> [MATERIAL SHOWN]:

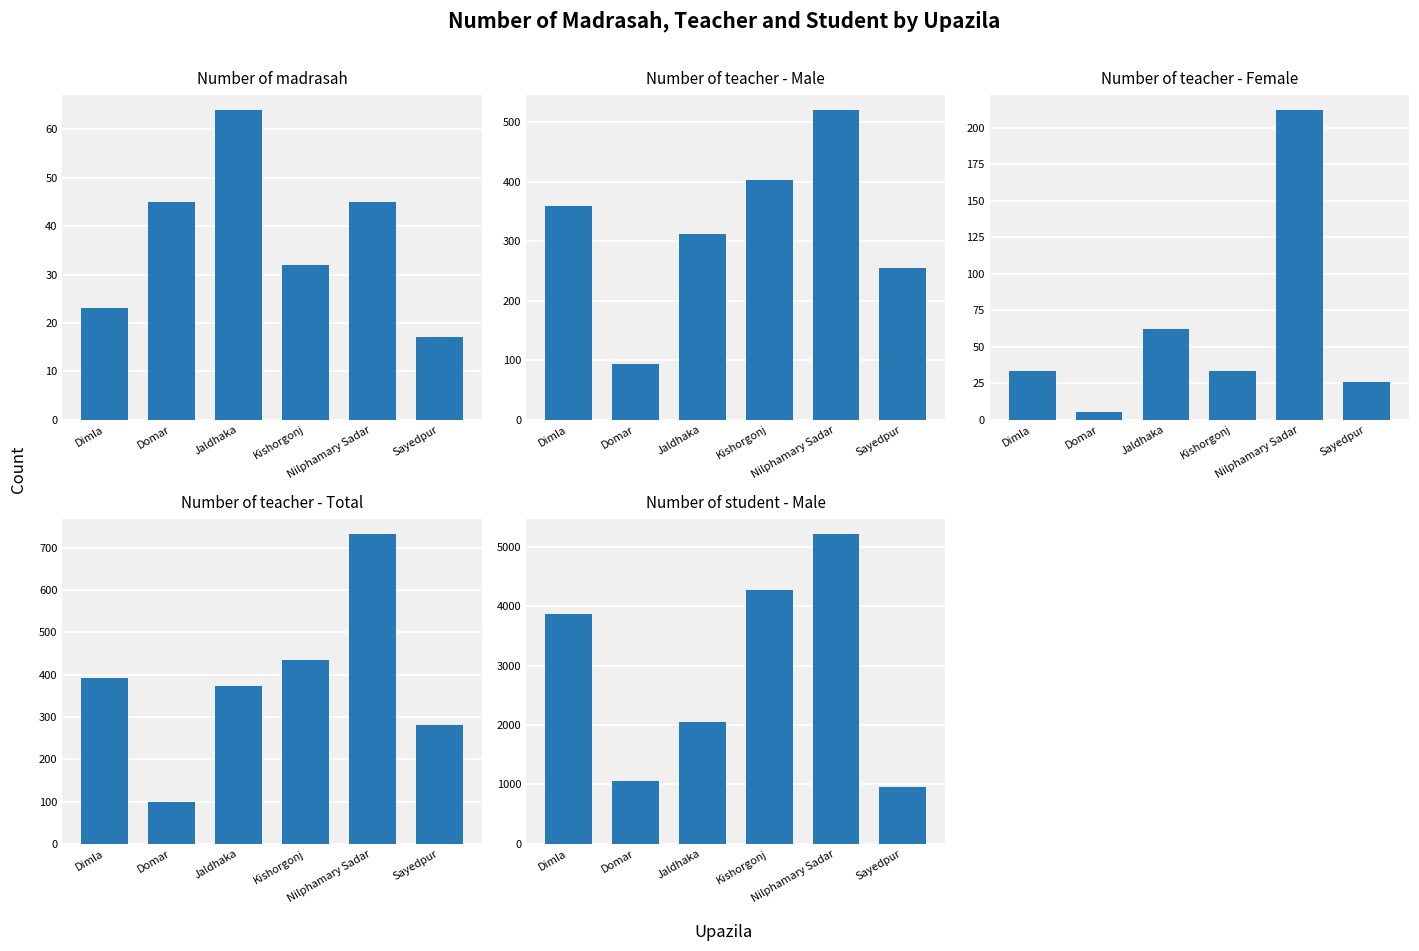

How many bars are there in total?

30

---

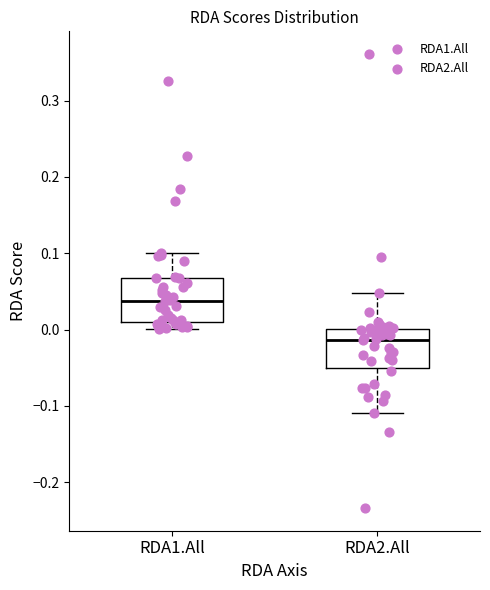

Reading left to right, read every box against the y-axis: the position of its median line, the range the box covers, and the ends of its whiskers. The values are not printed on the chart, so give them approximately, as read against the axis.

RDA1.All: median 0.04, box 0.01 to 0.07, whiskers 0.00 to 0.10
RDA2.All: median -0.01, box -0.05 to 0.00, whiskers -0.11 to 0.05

> [TASK INSTRUCTIONS]: Set down the lines starting with the line that contains "Reading left to" and going on through the line that contains "RDA2.All: median -0.01, box", copying each one unchanged.

> [FINISHED EXERCISE]:
Reading left to right, read every box against the y-axis: the position of its median line, the range the box covers, and the ends of its whiskers. The values are not printed on the chart, so give them approximately, as read against the axis.

RDA1.All: median 0.04, box 0.01 to 0.07, whiskers 0.00 to 0.10
RDA2.All: median -0.01, box -0.05 to 0.00, whiskers -0.11 to 0.05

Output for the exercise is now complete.